### TASK REQUIREMENTS
Write out every line of the items below as a numbered list, leaving out the blank lines.

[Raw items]

=-=-=-=-=

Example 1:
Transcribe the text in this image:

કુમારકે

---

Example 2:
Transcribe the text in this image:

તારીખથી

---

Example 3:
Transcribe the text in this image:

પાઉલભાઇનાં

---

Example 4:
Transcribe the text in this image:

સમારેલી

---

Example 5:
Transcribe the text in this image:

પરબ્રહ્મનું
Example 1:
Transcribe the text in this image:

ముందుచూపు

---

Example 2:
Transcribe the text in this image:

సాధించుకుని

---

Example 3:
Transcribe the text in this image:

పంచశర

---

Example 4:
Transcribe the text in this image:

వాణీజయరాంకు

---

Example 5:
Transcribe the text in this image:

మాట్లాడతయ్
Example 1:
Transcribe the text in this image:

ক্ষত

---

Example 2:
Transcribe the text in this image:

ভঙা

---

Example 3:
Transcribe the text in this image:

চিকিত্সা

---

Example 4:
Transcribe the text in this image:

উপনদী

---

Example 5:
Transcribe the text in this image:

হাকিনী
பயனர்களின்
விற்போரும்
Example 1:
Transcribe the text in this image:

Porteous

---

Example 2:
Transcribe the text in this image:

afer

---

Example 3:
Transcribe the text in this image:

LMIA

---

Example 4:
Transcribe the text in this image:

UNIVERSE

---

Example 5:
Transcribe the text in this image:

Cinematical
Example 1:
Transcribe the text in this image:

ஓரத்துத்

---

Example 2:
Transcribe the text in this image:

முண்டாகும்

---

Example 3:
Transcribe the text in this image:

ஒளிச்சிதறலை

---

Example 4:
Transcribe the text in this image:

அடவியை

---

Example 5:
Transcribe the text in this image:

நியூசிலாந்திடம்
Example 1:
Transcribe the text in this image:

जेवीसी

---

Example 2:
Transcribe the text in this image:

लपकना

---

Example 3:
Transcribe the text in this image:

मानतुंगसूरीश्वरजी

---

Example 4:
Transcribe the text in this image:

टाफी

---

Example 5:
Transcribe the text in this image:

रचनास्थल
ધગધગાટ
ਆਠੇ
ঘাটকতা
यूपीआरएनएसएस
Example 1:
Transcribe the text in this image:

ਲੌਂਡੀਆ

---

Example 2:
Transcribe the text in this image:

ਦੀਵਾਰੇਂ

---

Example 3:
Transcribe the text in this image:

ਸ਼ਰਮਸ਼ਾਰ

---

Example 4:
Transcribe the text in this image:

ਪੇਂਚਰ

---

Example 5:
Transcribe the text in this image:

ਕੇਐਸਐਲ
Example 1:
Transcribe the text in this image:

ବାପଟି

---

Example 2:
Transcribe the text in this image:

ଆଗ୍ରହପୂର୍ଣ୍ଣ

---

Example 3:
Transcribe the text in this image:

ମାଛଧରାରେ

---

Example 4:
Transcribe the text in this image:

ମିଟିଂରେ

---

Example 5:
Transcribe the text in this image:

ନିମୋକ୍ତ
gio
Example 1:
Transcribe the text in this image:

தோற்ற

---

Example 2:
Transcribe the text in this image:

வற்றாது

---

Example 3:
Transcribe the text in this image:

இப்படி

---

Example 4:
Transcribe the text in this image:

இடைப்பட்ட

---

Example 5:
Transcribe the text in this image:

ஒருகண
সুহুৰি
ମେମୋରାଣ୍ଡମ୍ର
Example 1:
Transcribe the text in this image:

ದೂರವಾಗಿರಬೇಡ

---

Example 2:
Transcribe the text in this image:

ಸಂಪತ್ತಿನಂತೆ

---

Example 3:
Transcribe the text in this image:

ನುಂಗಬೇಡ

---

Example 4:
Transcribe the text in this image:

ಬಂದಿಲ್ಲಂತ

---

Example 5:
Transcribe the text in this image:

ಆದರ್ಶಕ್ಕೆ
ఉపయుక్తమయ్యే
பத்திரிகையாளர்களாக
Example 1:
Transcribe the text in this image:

=-=-=-=-=

### EXPECTED ANSWER
1. Example 1:
2. Transcribe the text in this image:
3. કુમારકે
4. ---
5. Example 2:
6. Transcribe the text in this image:
7. તારીખથી
8. ---
9. Example 3:
10. Transcribe the text in this image:
11. પાઉલભાઇનાં
12. ---
13. Example 4:
14. Transcribe the text in this image:
15. સમારેલી
16. ---
17. Example 5:
18. Transcribe the text in this image:
19. પરબ્રહ્મનું
20. Example 1:
21. Transcribe the text in this image:
22. ముందుచూపు
23. ---
24. Example 2:
25. Transcribe the text in this image:
26. సాధించుకుని
27. ---
28. Example 3:
29. Transcribe the text in this image:
30. పంచశర
31. ---
32. Example 4:
33. Transcribe the text in this image:
34. వాణీజయరాంకు
35. ---
36. Example 5:
37. Transcribe the text in this image:
38. మాట్లాడతయ్
39. Example 1:
40. Transcribe the text in this image:
41. ক্ষত
42. ---
43. Example 2:
44. Transcribe the text in this image:
45. ভঙা
46. ---
47. Example 3:
48. Transcribe the text in this image:
49. চিকিত্সা
50. ---
51. Example 4:
52. Transcribe the text in this image:
53. উপনদী
54. ---
55. Example 5:
56. Transcribe the text in this image:
57. হাকিনী
58. பயனர்களின்
59. விற்போரும்
60. Example 1:
61. Transcribe the text in this image:
62. Porteous
63. ---
64. Example 2:
65. Transcribe the text in this image:
66. afer
67. ---
68. Example 3:
69. Transcribe the text in this image:
70. LMIA
71. ---
72. Example 4:
73. Transcribe the text in this image:
74. UNIVERSE
75. ---
76. Example 5:
77. Transcribe the text in this image:
78. Cinematical
79. Example 1:
80. Transcribe the text in this image:
81. ஓரத்துத்
82. ---
83. Example 2:
84. Transcribe the text in this image:
85. முண்டாகும்
86. ---
87. Example 3:
88. Transcribe the text in this image:
89. ஒளிச்சிதறலை
90. ---
91. Example 4:
92. Transcribe the text in this image:
93. அடவியை
94. ---
95. Example 5:
96. Transcribe the text in this image:
97. நியூசிலாந்திடம்
98. Example 1:
99. Transcribe the text in this image:
100. जेवीसी
101. ---
102. Example 2:
103. Transcribe the text in this image:
104. लपकना
105. ---
106. Example 3:
107. Transcribe the text in this image:
108. मानतुंगसूरीश्वरजी
109. ---
110. Example 4:
111. Transcribe the text in this image:
112. टाफी
113. ---
114. Example 5:
115. Transcribe the text in this image:
116. रचनास्थल
117. ધગધગાટ
118. ਆਠੇ
119. ঘাটকতা
120. यूपीआरएनएसएस
121. Example 1:
122. Transcribe the text in this image:
123. ਲੌਂਡੀਆ
124. ---
125. Example 2:
126. Transcribe the text in this image:
127. ਦੀਵਾਰੇਂ
128. ---
129. Example 3:
130. Transcribe the text in this image:
131. ਸ਼ਰਮਸ਼ਾਰ
132. ---
133. Example 4:
134. Transcribe the text in this image:
135. ਪੇਂਚਰ
136. ---
137. Example 5:
138. Transcribe the text in this image:
139. ਕੇਐਸਐਲ
140. Example 1:
141. Transcribe the text in this image:
142. ବାପଟି
143. ---
144. Example 2:
145. Transcribe the text in this image:
146. ଆଗ୍ରହପୂର୍ଣ୍ଣ
147. ---
148. Example 3:
149. Transcribe the text in this image:
150. ମାଛଧରାରେ
151. ---
152. Example 4:
153. Transcribe the text in this image:
154. ମିଟିଂରେ
155. ---
156. Example 5:
157. Transcribe the text in this image:
158. ନିମୋକ୍ତ
159. gio
160. Example 1:
161. Transcribe the text in this image:
162. தோற்ற
163. ---
164. Example 2:
165. Transcribe the text in this image:
166. வற்றாது
167. ---
168. Example 3:
169. Transcribe the text in this image:
170. இப்படி
171. ---
172. Example 4:
173. Transcribe the text in this image:
174. இடைப்பட்ட
175. ---
176. Example 5:
177. Transcribe the text in this image:
178. ஒருகண
179. সুহুৰি
180. ମେମୋରାଣ୍ଡମ୍ର
181. Example 1:
182. Transcribe the text in this image:
183. ದೂರವಾಗಿರಬೇಡ
184. ---
185. Example 2:
186. Transcribe the text in this image:
187. ಸಂಪತ್ತಿನಂತೆ
188. ---
189. Example 3:
190. Transcribe the text in this image:
191. ನುಂಗಬೇಡ
192. ---
193. Example 4:
194. Transcribe the text in this image:
195. ಬಂದಿಲ್ಲಂತ
196. ---
197. Example 5:
198. Transcribe the text in this image:
199. ಆದರ್ಶಕ್ಕೆ
200. ఉపయుక్తమయ్యే
201. பத்திரிகையாளர்களாக
202. Example 1:
203. Transcribe the text in this image:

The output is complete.